Return every record exactly as it appears. Leave nothing out.
SUPPLIED MATERIAL section start
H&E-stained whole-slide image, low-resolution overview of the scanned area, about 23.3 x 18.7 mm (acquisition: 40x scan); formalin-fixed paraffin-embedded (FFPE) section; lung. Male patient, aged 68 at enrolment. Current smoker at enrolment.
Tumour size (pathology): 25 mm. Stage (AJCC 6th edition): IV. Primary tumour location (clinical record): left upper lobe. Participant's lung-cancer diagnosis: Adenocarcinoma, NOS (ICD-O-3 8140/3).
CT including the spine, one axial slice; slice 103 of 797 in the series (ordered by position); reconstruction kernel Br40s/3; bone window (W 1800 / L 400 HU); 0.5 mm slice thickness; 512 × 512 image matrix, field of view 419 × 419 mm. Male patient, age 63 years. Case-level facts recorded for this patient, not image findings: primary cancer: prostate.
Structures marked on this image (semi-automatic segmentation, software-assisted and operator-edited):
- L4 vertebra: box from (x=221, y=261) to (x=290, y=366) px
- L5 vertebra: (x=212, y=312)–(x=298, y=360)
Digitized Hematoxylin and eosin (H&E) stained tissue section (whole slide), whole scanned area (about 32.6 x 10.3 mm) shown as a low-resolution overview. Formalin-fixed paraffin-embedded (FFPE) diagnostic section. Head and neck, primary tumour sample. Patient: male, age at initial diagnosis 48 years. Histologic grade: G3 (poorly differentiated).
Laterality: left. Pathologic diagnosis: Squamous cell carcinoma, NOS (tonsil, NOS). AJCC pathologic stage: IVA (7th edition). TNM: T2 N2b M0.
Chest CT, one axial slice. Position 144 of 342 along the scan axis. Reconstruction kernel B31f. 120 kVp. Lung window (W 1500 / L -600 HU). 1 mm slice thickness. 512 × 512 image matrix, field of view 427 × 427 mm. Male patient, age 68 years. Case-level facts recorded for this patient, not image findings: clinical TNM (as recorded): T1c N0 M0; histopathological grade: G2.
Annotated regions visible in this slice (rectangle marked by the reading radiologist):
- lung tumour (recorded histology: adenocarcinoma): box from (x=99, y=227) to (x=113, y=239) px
SUPPLIED MATERIAL section end
» WRITTEN ANSWER
H&E-stained whole-slide image, low-resolution overview of the scanned area, about 23.3 x 18.7 mm (acquisition: 40x scan); formalin-fixed paraffin-embedded (FFPE) section; lung. Male patient, aged 68 at enrolment. Current smoker at enrolment.
Tumour size (pathology): 25 mm. Stage (AJCC 6th edition): IV. Primary tumour location (clinical record): left upper lobe. Participant's lung-cancer diagnosis: Adenocarcinoma, NOS (ICD-O-3 8140/3).
CT including the spine, one axial slice; slice 103 of 797 in the series (ordered by position); reconstruction kernel Br40s/3; bone window (W 1800 / L 400 HU); 0.5 mm slice thickness; 512 × 512 image matrix, field of view 419 × 419 mm. Male patient, age 63 years. Case-level facts recorded for this patient, not image findings: primary cancer: prostate.
Structures marked on this image (semi-automatic segmentation, software-assisted and operator-edited):
- L4 vertebra: box from (x=221, y=261) to (x=290, y=366) px
- L5 vertebra: (x=212, y=312)–(x=298, y=360)
Digitized Hematoxylin and eosin (H&E) stained tissue section (whole slide), whole scanned area (about 32.6 x 10.3 mm) shown as a low-resolution overview. Formalin-fixed paraffin-embedded (FFPE) diagnostic section. Head and neck, primary tumour sample. Patient: male, age at initial diagnosis 48 years. Histologic grade: G3 (poorly differentiated).
Laterality: left. Pathologic diagnosis: Squamous cell carcinoma, NOS (tonsil, NOS). AJCC pathologic stage: IVA (7th edition). TNM: T2 N2b M0.
Chest CT, one axial slice. Position 144 of 342 along the scan axis. Reconstruction kernel B31f. 120 kVp. Lung window (W 1500 / L -600 HU). 1 mm slice thickness. 512 × 512 image matrix, field of view 427 × 427 mm. Male patient, age 68 years. Case-level facts recorded for this patient, not image findings: clinical TNM (as recorded): T1c N0 M0; histopathological grade: G2.
Annotated regions visible in this slice (rectangle marked by the reading radiologist):
- lung tumour (recorded histology: adenocarcinoma): box from (x=99, y=227) to (x=113, y=239) px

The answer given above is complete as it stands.